**What you need to do**
Starting from the line containing "Document page, 1500x1125 pixels.", write out the rest of the entries exactly, through the final line, including nothing else.

Source records:

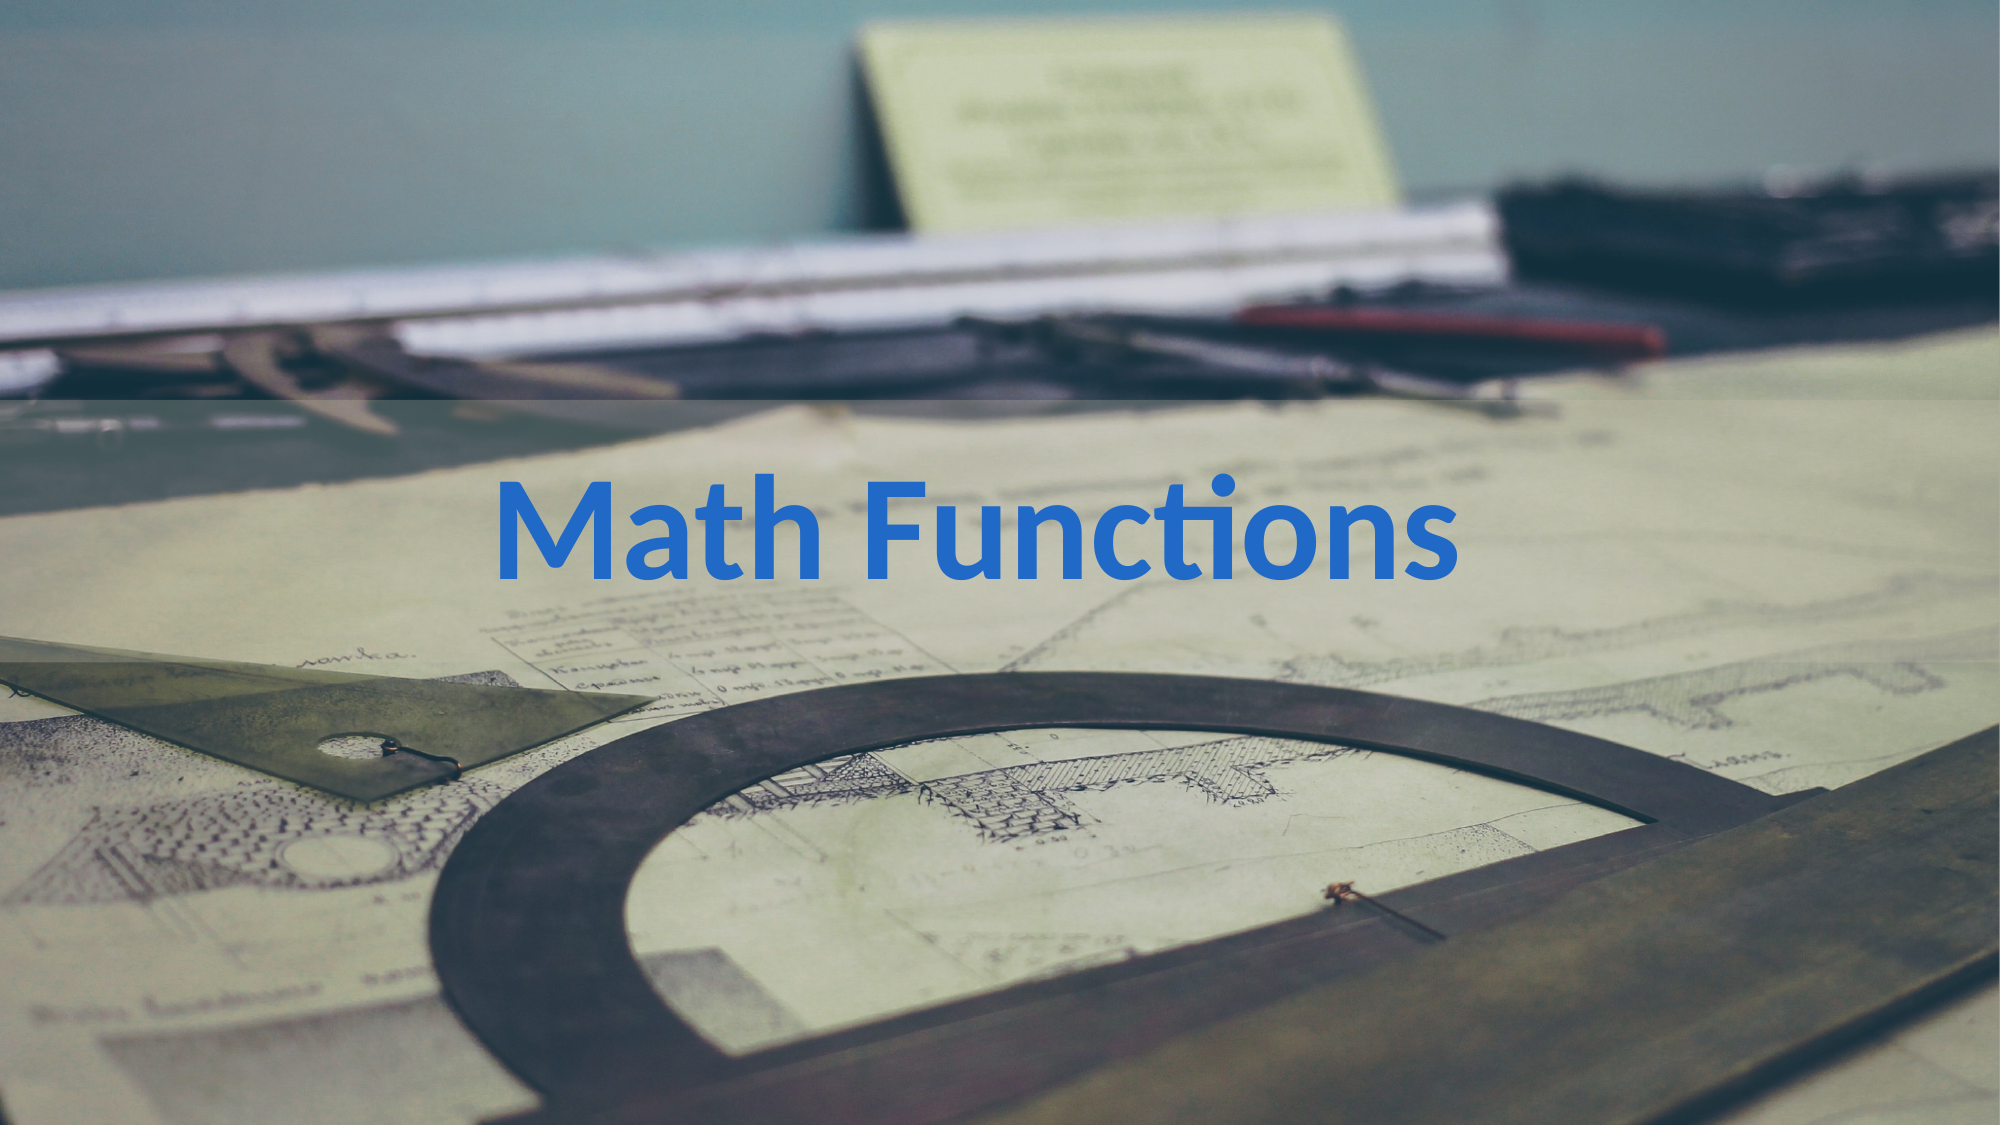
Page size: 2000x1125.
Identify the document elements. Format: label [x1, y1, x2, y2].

list [0, 0, 2000, 1125]
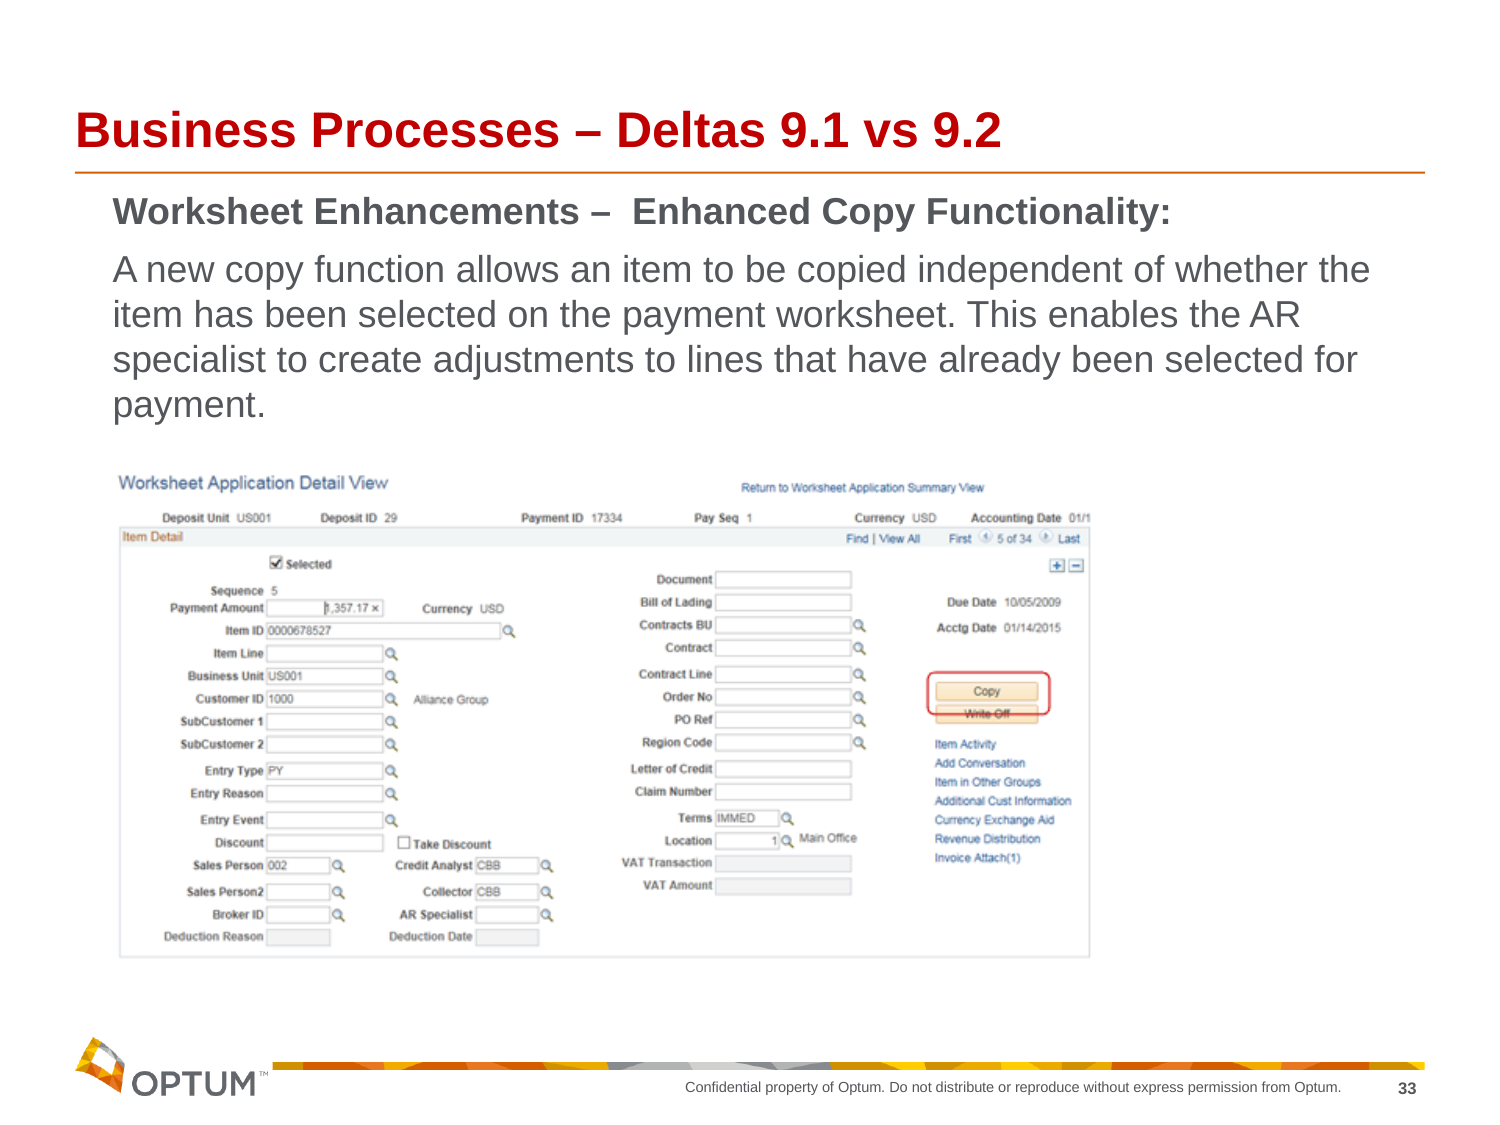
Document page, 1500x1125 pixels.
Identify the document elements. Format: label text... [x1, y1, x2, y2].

picture [273, 1062, 1425, 1070]
list Worksheet Enhancements – Enhanced Copy Functionality: A new copy function allows an item to be copied independent of whether the item has been selected on the payment worksheet. This enables the AR specialist to create adjustments to lines that have already been selected for payment. [75, 187, 1425, 969]
picture [92, 459, 1104, 966]
picture [75, 1037, 268, 1096]
title Business Processes – Deltas 9.1 vs 9.2 [75, 31, 1425, 158]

**Output**
Document page, 1500x1125 pixels.
Identify the document elements. Format: label text... [x1, y1, x2, y2].

picture [273, 1062, 1425, 1070]
list Worksheet Enhancements – Enhanced Copy Functionality: A new copy function allows an item to be copied independent of whether the item has been selected on the payment worksheet. This enables the AR specialist to create adjustments to lines that have already been selected for payment. [75, 187, 1425, 969]
picture [92, 459, 1104, 966]
picture [75, 1037, 268, 1096]
title Business Processes – Deltas 9.1 vs 9.2 [75, 31, 1425, 158]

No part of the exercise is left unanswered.